Война против Пруссии. Пётр 3 заключает мир с Фридрихом. Гвардейский мятеж 1762 года против Петра Третьего. шувалов

 

РУССКАЯ ИСТОРИЯ

 

 

Война против Пруссии. Пётр 3 заключает мир с Фридрихом.  Гвардейский мятеж 1762 года

 

      Русское дворянство, тысячами клавшее свои головы в бессмысленной, с точки зрения его классовых интересов, войне против Пруссии, никогда не узнало, кто играл его головами. Но тягости пятилетней (для России) войны нельзя было не почувствовать. Ко времени смерти Елизаветы положение было таково, что всякое разумное правительство поспешило бы как-нибудь выпутаться из дела.

 

Когда мы читаем, что за январскую треть 1760 года жалованье войскам удалось выдать только в половинном размере, да и то медными деньгами, а чтобы добыть эти последние, пришлось переливать пушки в монету, знаменитая фраза Елизаветы Петровны о распродаже ее бриллиантов и туалетов, если понадобится, на нужды войны, перестает казаться только фразой.
+ + +
Ответьте на вопросы по тексту о войне против Пруссии:
1. Сколько лет, согласно тексту, длилась для России война против Пруссии?
2. В каком размере и какими деньгами удалось выдать жалованье войскам за январскую треть 1760 года?
3. Что пришлось делать, чтобы добыть эти деньги?
+ + +
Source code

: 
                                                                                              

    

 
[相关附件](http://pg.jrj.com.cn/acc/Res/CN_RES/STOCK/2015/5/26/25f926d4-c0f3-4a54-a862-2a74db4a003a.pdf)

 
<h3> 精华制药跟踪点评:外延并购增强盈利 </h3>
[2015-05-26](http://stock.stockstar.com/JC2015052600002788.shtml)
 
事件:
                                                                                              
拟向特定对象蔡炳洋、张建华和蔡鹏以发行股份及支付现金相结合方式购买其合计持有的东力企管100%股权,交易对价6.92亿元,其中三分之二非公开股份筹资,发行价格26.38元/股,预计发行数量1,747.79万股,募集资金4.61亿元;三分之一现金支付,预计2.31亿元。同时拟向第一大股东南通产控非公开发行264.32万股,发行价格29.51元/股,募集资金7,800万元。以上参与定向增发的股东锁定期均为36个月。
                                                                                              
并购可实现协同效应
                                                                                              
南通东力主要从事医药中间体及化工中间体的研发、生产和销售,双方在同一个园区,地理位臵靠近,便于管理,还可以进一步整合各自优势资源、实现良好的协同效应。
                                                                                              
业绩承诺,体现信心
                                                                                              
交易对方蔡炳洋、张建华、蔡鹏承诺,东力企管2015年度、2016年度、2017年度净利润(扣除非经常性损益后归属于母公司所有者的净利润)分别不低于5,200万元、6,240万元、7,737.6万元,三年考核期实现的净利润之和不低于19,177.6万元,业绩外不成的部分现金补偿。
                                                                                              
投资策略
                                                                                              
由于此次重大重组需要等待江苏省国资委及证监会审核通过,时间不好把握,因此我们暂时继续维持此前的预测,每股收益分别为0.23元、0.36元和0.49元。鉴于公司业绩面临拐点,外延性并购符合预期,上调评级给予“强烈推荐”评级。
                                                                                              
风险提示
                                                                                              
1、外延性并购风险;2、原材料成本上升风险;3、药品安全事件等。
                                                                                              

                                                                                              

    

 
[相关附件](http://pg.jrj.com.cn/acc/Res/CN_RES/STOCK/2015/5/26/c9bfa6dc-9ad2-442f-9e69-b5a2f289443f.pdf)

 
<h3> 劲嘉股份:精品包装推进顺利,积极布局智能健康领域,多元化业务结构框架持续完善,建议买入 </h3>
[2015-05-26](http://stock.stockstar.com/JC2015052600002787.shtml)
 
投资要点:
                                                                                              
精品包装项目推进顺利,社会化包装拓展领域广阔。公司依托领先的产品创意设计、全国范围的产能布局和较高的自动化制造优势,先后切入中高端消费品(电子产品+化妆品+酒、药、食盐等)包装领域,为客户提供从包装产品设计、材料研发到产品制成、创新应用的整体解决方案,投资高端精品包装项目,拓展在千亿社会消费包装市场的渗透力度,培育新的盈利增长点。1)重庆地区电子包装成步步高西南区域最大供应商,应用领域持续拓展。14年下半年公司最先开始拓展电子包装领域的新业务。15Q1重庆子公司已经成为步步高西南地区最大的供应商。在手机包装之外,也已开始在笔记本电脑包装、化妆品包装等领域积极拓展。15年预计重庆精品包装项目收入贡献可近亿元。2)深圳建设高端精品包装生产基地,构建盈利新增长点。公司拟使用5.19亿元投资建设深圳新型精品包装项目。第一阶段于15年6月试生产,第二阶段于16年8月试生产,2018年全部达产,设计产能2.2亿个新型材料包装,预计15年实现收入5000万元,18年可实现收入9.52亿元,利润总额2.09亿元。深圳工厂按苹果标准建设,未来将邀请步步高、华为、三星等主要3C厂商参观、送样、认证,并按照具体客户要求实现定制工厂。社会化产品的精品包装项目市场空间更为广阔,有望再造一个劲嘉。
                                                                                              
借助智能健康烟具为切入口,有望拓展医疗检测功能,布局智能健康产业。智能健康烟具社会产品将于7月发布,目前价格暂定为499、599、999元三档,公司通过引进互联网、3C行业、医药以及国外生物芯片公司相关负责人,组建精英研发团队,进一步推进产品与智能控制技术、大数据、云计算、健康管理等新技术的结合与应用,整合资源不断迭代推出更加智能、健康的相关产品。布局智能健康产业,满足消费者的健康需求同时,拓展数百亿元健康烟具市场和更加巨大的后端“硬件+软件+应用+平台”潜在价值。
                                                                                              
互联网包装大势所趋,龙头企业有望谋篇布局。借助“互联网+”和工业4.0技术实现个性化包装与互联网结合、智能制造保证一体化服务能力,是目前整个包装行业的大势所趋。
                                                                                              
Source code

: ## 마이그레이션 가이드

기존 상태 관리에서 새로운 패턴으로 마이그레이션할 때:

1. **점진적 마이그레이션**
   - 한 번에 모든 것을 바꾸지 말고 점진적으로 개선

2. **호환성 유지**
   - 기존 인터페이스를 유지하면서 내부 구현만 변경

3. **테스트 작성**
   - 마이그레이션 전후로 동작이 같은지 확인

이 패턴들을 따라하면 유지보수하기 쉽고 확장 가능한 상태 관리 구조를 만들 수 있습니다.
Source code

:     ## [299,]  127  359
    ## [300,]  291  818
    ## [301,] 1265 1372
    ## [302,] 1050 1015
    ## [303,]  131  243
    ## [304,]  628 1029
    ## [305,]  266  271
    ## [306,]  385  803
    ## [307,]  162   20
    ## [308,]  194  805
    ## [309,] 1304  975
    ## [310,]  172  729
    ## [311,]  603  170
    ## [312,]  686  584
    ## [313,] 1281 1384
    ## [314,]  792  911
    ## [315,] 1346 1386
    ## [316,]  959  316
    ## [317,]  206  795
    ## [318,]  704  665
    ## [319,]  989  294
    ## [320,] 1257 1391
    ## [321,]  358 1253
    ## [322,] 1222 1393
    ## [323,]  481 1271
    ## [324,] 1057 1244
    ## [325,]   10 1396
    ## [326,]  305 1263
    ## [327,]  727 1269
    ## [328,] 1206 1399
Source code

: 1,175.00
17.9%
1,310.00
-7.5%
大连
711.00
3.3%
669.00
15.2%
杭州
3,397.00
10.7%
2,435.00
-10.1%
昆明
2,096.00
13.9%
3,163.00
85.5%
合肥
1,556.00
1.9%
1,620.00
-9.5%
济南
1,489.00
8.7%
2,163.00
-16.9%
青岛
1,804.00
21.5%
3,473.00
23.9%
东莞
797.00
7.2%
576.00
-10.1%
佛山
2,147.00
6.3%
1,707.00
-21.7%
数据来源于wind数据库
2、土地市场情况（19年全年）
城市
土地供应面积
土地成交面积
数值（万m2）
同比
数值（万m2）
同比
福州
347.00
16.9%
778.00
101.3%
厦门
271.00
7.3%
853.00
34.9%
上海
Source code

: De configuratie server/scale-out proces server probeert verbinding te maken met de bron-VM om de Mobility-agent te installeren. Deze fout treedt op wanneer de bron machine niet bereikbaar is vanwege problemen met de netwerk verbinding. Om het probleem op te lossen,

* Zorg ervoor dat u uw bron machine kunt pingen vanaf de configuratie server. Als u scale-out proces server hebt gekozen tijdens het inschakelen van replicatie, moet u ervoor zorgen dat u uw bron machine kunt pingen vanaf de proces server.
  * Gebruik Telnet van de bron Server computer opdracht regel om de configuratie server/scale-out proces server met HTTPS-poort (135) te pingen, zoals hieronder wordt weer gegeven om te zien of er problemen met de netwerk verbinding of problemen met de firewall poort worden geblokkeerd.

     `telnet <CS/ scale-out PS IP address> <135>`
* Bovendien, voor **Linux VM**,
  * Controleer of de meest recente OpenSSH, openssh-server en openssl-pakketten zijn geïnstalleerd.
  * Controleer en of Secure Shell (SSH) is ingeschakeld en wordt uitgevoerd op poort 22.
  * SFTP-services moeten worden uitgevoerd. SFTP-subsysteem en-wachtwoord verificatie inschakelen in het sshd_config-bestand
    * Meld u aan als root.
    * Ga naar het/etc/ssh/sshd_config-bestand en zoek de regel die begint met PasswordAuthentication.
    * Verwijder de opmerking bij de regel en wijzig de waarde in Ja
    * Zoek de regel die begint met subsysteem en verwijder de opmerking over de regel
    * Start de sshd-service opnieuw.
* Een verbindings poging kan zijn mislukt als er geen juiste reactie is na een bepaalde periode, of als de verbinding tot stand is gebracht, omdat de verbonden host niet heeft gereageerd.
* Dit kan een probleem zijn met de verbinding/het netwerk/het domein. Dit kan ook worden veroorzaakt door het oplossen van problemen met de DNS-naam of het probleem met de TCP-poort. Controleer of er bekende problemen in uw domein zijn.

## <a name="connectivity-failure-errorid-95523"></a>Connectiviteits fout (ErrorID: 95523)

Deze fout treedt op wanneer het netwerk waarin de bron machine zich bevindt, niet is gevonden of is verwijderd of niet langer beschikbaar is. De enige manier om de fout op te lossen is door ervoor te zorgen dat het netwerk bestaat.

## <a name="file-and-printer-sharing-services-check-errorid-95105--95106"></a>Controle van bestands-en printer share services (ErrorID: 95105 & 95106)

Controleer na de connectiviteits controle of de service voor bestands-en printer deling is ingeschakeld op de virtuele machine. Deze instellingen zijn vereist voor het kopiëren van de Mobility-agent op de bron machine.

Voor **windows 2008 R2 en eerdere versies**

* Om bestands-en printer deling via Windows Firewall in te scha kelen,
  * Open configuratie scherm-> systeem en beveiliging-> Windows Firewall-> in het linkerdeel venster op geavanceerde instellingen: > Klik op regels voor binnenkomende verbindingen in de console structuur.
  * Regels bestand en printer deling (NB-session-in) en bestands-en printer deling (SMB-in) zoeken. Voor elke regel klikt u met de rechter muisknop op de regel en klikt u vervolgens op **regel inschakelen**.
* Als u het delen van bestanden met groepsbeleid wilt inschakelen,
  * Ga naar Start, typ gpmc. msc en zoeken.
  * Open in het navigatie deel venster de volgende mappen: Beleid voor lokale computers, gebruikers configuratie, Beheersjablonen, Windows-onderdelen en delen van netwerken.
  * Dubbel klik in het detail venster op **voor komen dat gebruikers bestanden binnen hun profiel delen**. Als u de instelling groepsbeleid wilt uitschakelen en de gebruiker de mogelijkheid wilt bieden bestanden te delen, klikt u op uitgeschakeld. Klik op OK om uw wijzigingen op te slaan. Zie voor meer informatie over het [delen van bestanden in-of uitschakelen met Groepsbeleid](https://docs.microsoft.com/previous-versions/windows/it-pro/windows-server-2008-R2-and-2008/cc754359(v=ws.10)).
+ + +
- Выполненное задание -
1. Пять лет.
2. Только в половинном размере, медными деньгами.
3. Переливать пушки в монету.